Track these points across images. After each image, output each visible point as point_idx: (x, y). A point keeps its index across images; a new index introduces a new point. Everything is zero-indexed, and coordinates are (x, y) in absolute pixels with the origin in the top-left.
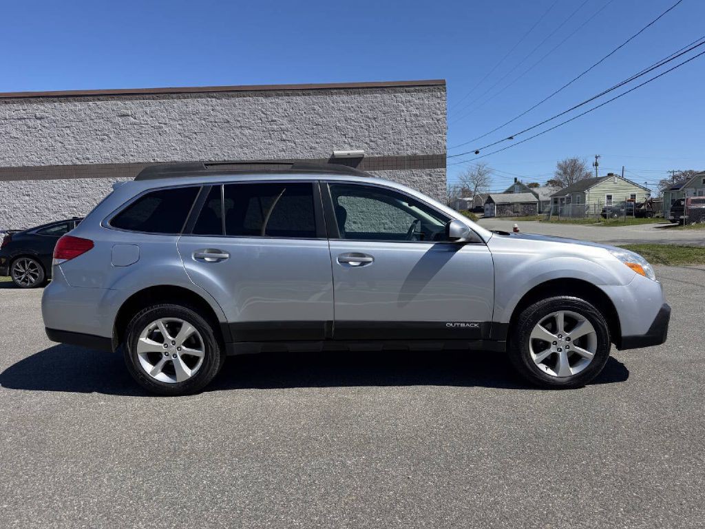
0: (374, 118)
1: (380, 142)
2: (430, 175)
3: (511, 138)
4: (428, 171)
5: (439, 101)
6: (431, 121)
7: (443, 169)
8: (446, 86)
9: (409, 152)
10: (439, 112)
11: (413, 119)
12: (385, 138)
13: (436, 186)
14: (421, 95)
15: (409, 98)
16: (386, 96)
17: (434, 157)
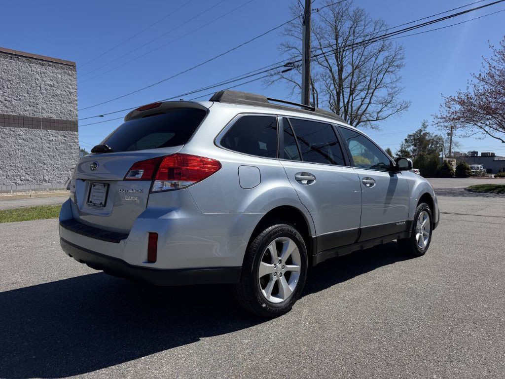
0: (9, 81)
1: (15, 102)
2: (65, 137)
3: (102, 116)
4: (61, 132)
5: (71, 78)
6: (64, 93)
7: (76, 133)
8: (76, 67)
9: (45, 115)
10: (71, 87)
11: (47, 87)
12: (20, 100)
13: (71, 146)
14: (55, 70)
15: (43, 70)
16: (21, 64)
17: (66, 122)
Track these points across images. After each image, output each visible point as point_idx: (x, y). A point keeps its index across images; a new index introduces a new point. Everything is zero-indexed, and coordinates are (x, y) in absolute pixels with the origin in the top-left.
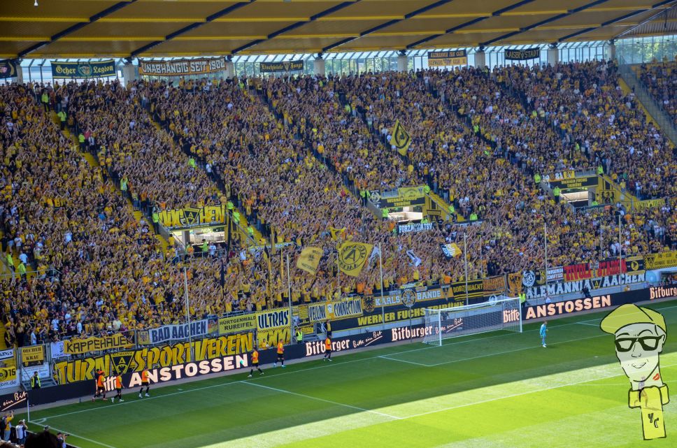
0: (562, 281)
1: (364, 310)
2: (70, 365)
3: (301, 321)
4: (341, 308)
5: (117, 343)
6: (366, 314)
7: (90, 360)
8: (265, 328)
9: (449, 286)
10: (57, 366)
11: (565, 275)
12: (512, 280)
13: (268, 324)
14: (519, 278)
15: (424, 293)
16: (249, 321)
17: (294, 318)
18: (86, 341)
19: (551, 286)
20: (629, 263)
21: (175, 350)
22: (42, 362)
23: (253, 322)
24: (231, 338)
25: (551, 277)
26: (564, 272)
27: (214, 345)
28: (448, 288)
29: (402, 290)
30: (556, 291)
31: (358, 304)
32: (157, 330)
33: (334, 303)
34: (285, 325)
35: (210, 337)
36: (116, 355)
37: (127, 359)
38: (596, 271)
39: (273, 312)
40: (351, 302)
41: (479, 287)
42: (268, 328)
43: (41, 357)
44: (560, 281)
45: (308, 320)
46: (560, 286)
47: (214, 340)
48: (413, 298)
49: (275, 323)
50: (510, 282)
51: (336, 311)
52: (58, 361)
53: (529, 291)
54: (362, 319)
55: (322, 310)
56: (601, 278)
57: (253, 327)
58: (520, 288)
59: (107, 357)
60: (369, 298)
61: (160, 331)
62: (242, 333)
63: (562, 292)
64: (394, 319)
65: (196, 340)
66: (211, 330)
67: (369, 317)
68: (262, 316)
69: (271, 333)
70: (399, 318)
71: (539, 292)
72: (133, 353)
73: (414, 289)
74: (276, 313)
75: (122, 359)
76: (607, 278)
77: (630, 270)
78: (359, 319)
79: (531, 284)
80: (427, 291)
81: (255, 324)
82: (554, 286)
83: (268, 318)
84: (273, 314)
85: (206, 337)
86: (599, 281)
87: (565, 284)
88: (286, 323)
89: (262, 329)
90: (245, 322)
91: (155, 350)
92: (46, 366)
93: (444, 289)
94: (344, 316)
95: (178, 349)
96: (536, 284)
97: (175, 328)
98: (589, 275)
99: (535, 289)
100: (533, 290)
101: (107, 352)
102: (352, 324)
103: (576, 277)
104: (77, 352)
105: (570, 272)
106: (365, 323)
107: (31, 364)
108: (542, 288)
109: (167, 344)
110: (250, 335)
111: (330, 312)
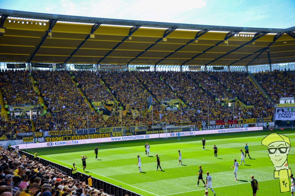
2: (50, 139)
3: (127, 131)
4: (140, 128)
5: (66, 133)
6: (148, 130)
7: (57, 138)
8: (115, 132)
10: (46, 139)
13: (116, 131)
14: (201, 123)
15: (168, 126)
16: (109, 130)
17: (124, 130)
18: (56, 132)
20: (238, 121)
21: (85, 137)
22: (41, 137)
23: (111, 130)
24: (103, 134)
25: (211, 124)
26: (216, 122)
29: (161, 124)
30: (213, 128)
31: (146, 127)
32: (79, 130)
33: (138, 126)
35: (96, 133)
36: (65, 137)
37: (69, 138)
38: (227, 123)
39: (117, 128)
40: (144, 126)
41: (187, 125)
43: (41, 135)
44: (214, 125)
45: (129, 131)
46: (214, 126)
47: (98, 135)
49: (118, 131)
52: (46, 137)
53: (204, 127)
54: (147, 132)
55: (134, 128)
56: (228, 125)
57: (111, 132)
58: (201, 126)
59: (62, 137)
60: (150, 126)
61: (80, 130)
62: (107, 133)
63: (215, 128)
65: (91, 134)
66: (97, 132)
67: (150, 132)
68: (114, 128)
69: (116, 134)
70: (160, 132)
71: (207, 128)
72: (71, 136)
73: (165, 124)
75: (67, 138)
76: (230, 125)
77: (238, 123)
79: (205, 125)
81: (112, 131)
82: (212, 126)
83: (116, 129)
85: (95, 133)
86: (227, 126)
87: (216, 126)
88: (122, 131)
91: (78, 136)
92: (43, 138)
93: (175, 125)
94: (141, 130)
95: (86, 137)
96: (206, 125)
97: (85, 130)
98: (224, 124)
99: (206, 127)
100: (205, 127)
101: (62, 135)
102: (144, 133)
103: (220, 124)
104: (53, 135)
105: (218, 122)
106: (148, 133)
107: (38, 137)
108: (208, 127)
109: (82, 134)
110: (109, 134)
111: (137, 129)
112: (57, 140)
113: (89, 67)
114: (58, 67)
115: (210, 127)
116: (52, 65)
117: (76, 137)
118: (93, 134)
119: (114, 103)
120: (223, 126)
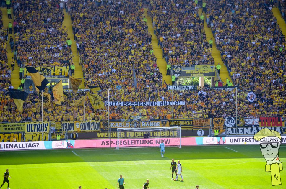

:::::

=== Exercise directions ===
Rewrite all of the lines above, replacing "zero-indexed" with "0-indexed" wherever it occurs and changing nothing else. Omit the pictures from your rewrite.

=== Exercise response ===
Track these points across images. After each image, output each visible point as point_idx: (x, y). A point keeps its index across images; a new index introduces a new point. Everything is 0-indexed, and coordinates are (x, y) in absolute pixels with the origin in the top-left.
0: (374, 118)
1: (380, 142)
2: (430, 175)
3: (511, 138)
4: (428, 171)
5: (439, 101)
6: (431, 121)
7: (443, 169)
8: (446, 86)
9: (409, 152)
10: (439, 112)
11: (413, 119)
12: (385, 138)
13: (436, 186)
14: (421, 95)
15: (409, 98)
16: (386, 96)
17: (434, 157)
0: (9, 81)
1: (15, 102)
2: (65, 137)
3: (102, 116)
4: (61, 132)
5: (71, 78)
6: (64, 93)
7: (76, 133)
8: (76, 67)
9: (45, 115)
10: (71, 87)
11: (47, 87)
12: (20, 100)
13: (71, 146)
14: (55, 70)
15: (43, 70)
16: (21, 64)
17: (66, 122)
Track these points across images. After each image, output each visible point as point_idx: (x, y). A point keeps its index across images; a new index introduces a new point. Everything is 0-indexed, and coordinates are (x, y) in absolute pixels with the origin in the top-left.
0: (562, 281)
1: (364, 310)
2: (70, 365)
3: (301, 321)
4: (341, 308)
5: (117, 343)
6: (366, 314)
7: (90, 360)
8: (265, 328)
9: (449, 286)
10: (57, 366)
11: (565, 275)
12: (512, 280)
13: (268, 324)
14: (519, 278)
15: (424, 293)
16: (249, 321)
17: (294, 318)
18: (86, 341)
19: (551, 286)
20: (629, 263)
21: (175, 350)
22: (42, 362)
23: (253, 322)
24: (231, 338)
25: (551, 277)
26: (564, 272)
27: (214, 345)
28: (448, 288)
29: (402, 290)
30: (556, 291)
31: (358, 304)
32: (157, 330)
33: (334, 303)
34: (285, 325)
35: (210, 337)
36: (116, 355)
37: (127, 359)
38: (596, 271)
39: (273, 312)
40: (351, 302)
41: (479, 287)
42: (268, 328)
43: (41, 357)
44: (560, 281)
45: (308, 320)
46: (560, 286)
47: (214, 340)
48: (413, 298)
49: (275, 323)
50: (510, 282)
51: (336, 311)
52: (58, 361)
53: (529, 291)
54: (362, 319)
55: (322, 310)
56: (601, 278)
57: (253, 327)
58: (520, 288)
59: (107, 357)
60: (369, 298)
61: (160, 331)
62: (242, 333)
63: (562, 292)
64: (394, 319)
65: (196, 340)
66: (211, 330)
67: (369, 317)
68: (262, 316)
69: (271, 333)
70: (399, 318)
71: (539, 292)
72: (133, 353)
73: (414, 289)
74: (276, 313)
75: (122, 359)
76: (607, 278)
77: (630, 270)
78: (359, 319)
79: (531, 284)
80: (427, 291)
81: (255, 324)
82: (554, 286)
83: (268, 318)
84: (273, 314)
85: (206, 337)
86: (599, 281)
87: (565, 284)
88: (286, 323)
89: (262, 329)
90: (245, 322)
91: (155, 350)
92: (46, 366)
93: (444, 289)
94: (344, 316)
95: (178, 349)
96: (536, 284)
97: (175, 328)
98: (589, 275)
99: (535, 289)
100: (533, 290)
101: (107, 352)
102: (352, 324)
103: (576, 277)
104: (77, 352)
105: (570, 272)
106: (365, 323)
107: (31, 364)
108: (542, 288)
109: (167, 344)
110: (250, 335)
111: (330, 312)
2: (50, 139)
3: (127, 131)
4: (140, 128)
5: (66, 133)
6: (148, 130)
7: (57, 138)
8: (115, 132)
10: (46, 139)
13: (116, 131)
14: (201, 123)
15: (168, 126)
16: (109, 130)
17: (124, 130)
18: (56, 132)
20: (238, 121)
21: (85, 137)
22: (41, 137)
23: (111, 130)
24: (103, 134)
25: (211, 124)
26: (216, 122)
29: (161, 124)
30: (213, 128)
31: (146, 127)
32: (79, 130)
33: (138, 126)
35: (96, 133)
36: (65, 137)
37: (69, 138)
38: (227, 123)
39: (117, 128)
40: (144, 126)
41: (187, 125)
43: (41, 135)
44: (214, 125)
45: (129, 131)
46: (214, 126)
47: (98, 135)
49: (118, 131)
52: (46, 137)
53: (204, 127)
54: (147, 132)
55: (134, 128)
56: (228, 125)
57: (111, 132)
58: (201, 126)
59: (62, 137)
60: (150, 126)
61: (80, 130)
62: (107, 133)
63: (215, 128)
65: (91, 134)
66: (97, 132)
67: (150, 132)
68: (114, 128)
69: (116, 134)
70: (160, 132)
71: (207, 128)
72: (71, 136)
73: (165, 124)
75: (67, 138)
76: (230, 125)
77: (238, 123)
79: (205, 125)
81: (112, 131)
82: (212, 126)
83: (116, 129)
85: (95, 133)
86: (227, 126)
87: (216, 126)
88: (122, 131)
91: (78, 136)
92: (43, 138)
93: (175, 125)
94: (141, 130)
95: (86, 137)
96: (206, 125)
97: (85, 130)
98: (224, 124)
99: (206, 127)
100: (205, 127)
101: (62, 135)
102: (144, 133)
103: (220, 124)
104: (53, 135)
105: (218, 122)
106: (148, 133)
107: (38, 137)
108: (208, 127)
109: (82, 134)
110: (109, 134)
111: (137, 129)
112: (57, 140)
113: (89, 67)
114: (58, 67)
115: (210, 127)
116: (52, 65)
117: (76, 137)
118: (93, 134)
119: (114, 103)
120: (223, 126)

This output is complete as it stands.